• Task instructions
The answer is one number. Say how many lines in the entries below include the word "computing".

• The data
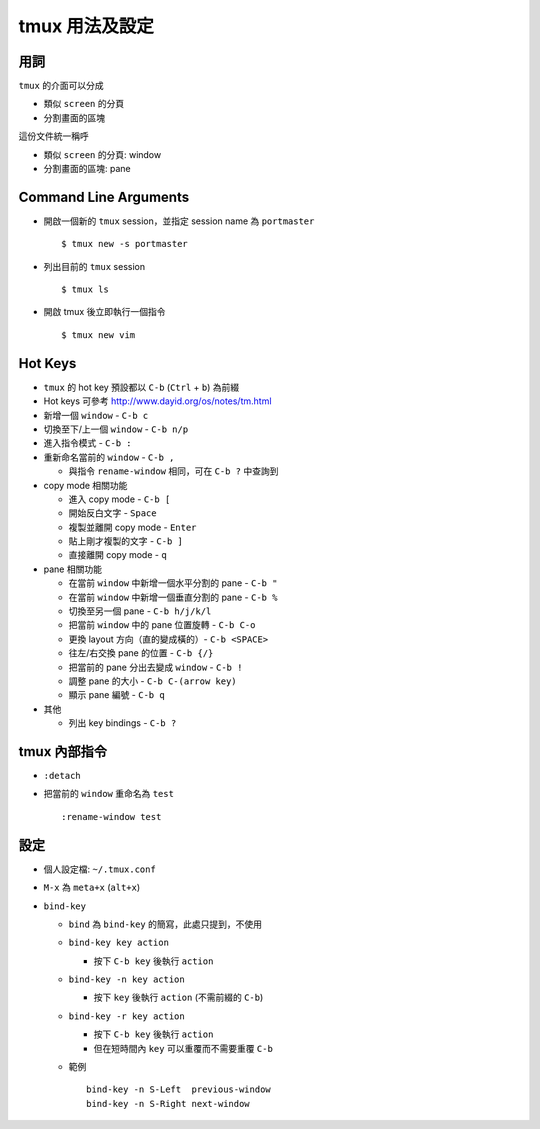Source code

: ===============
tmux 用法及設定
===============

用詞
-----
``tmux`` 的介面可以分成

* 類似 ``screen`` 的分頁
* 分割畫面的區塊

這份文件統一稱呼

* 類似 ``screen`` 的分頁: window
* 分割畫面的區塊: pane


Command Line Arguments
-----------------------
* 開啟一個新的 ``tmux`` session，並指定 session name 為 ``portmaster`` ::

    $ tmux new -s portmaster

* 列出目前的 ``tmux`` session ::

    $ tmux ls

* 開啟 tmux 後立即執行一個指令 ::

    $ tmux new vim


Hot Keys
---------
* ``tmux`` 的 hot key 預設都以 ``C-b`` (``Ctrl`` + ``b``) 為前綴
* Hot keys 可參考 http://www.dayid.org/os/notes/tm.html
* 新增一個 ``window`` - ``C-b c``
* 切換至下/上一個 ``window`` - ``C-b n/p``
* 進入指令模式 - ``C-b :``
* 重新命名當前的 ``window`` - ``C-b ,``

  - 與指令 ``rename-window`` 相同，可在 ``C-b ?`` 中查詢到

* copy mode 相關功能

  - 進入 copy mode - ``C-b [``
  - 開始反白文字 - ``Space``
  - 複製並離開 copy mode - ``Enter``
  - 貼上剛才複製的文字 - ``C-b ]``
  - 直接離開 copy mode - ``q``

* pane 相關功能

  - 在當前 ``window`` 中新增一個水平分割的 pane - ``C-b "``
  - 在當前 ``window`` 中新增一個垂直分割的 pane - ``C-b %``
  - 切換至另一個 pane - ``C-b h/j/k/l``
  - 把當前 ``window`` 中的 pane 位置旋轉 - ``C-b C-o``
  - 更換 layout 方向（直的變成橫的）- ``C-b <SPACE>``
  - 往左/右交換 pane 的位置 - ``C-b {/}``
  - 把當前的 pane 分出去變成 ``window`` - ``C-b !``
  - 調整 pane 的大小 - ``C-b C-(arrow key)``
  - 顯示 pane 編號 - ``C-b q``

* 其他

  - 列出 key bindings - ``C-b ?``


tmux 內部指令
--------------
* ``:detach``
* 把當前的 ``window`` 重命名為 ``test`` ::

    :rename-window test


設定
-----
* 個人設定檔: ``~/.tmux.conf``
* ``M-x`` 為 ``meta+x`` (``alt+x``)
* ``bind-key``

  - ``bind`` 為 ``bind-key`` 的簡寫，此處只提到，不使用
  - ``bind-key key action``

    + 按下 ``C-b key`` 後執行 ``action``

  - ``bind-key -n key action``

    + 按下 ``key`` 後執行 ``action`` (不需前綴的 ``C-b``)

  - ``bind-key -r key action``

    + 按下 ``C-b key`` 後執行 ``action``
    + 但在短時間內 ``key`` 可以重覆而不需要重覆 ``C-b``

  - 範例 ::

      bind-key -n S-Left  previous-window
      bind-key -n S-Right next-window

--

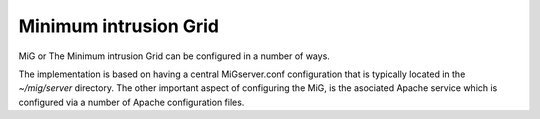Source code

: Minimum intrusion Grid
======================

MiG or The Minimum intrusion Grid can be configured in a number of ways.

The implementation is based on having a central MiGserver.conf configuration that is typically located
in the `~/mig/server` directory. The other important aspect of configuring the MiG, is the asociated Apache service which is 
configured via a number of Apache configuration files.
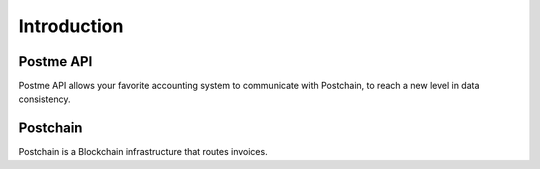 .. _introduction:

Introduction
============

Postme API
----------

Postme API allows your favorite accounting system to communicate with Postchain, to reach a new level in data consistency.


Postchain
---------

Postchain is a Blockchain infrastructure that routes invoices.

---

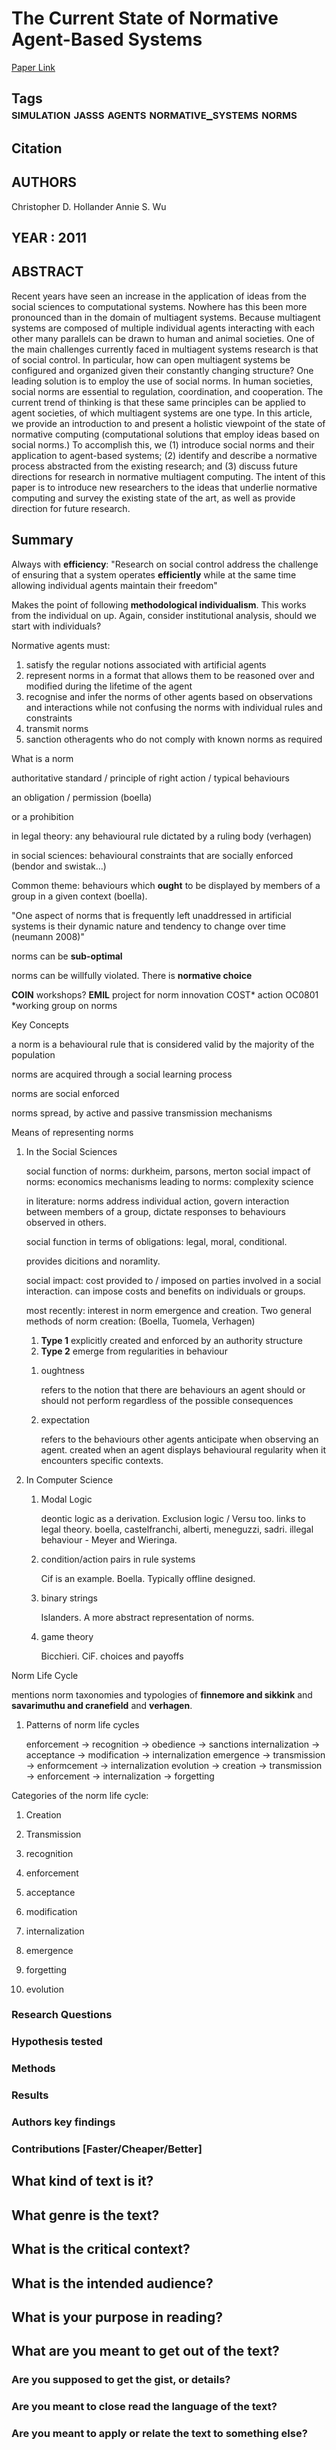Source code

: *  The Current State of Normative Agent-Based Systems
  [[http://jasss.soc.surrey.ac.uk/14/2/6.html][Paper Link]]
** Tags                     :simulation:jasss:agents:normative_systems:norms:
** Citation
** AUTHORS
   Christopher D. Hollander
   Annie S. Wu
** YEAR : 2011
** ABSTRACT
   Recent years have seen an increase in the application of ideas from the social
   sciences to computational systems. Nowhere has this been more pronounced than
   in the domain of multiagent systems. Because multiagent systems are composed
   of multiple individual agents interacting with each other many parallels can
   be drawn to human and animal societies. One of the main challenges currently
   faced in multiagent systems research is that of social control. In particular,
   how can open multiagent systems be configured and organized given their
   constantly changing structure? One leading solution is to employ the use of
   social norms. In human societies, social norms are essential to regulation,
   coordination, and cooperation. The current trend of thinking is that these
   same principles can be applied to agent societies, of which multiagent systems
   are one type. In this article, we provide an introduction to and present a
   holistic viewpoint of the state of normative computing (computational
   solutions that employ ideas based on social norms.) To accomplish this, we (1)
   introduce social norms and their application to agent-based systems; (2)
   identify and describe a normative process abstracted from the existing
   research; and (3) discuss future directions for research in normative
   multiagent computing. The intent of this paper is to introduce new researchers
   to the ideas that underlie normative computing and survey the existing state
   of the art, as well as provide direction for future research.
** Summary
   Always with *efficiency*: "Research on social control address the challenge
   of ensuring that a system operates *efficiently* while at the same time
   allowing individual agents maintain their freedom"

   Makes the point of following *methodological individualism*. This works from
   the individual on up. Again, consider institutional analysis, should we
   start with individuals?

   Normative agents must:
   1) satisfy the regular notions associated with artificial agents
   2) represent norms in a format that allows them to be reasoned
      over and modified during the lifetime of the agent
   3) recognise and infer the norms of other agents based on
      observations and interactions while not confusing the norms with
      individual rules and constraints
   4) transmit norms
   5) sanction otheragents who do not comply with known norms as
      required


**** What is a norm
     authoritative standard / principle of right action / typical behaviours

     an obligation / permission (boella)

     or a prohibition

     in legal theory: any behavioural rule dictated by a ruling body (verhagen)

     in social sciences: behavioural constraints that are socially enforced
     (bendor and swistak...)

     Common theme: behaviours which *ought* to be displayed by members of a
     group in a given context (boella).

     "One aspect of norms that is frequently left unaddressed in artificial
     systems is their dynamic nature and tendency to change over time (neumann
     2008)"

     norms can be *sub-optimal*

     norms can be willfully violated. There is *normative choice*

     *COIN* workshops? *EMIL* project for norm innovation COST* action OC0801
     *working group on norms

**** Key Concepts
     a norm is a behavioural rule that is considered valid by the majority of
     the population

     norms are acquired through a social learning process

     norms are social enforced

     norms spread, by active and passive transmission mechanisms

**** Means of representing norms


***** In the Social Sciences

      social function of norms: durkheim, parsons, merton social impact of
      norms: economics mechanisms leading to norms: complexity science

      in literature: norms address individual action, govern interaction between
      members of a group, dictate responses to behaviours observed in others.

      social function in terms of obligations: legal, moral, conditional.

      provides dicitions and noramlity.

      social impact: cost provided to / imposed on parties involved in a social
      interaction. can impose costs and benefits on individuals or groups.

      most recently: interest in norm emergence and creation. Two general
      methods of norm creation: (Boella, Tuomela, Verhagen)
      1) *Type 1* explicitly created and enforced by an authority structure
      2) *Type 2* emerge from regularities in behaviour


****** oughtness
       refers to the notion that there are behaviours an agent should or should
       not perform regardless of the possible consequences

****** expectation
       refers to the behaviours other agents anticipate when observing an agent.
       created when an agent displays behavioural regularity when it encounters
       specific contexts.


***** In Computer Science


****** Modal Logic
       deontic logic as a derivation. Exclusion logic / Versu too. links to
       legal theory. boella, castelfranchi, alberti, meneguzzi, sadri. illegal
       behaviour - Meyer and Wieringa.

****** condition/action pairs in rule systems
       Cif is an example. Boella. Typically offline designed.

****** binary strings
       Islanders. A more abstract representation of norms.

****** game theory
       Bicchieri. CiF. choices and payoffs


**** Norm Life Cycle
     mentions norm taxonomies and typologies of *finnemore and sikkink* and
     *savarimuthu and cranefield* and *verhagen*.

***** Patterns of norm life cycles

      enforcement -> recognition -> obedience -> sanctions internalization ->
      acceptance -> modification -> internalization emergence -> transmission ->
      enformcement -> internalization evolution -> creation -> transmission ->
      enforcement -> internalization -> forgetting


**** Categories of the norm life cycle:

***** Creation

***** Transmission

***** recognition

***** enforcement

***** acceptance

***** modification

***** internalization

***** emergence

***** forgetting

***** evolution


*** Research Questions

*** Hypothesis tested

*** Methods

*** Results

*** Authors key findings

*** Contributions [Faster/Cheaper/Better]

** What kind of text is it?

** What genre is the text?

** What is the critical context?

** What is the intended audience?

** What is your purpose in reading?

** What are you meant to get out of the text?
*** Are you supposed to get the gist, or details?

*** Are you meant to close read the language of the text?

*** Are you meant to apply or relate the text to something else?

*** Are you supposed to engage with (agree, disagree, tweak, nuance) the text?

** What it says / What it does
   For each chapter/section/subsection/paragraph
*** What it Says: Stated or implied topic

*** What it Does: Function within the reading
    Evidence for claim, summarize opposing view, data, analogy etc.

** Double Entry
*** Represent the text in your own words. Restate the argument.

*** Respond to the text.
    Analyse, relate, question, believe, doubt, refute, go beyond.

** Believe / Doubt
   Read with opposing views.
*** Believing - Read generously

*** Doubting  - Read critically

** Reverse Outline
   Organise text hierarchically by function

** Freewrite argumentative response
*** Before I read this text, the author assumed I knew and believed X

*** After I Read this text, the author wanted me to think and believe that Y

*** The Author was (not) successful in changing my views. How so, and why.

• Written answer
3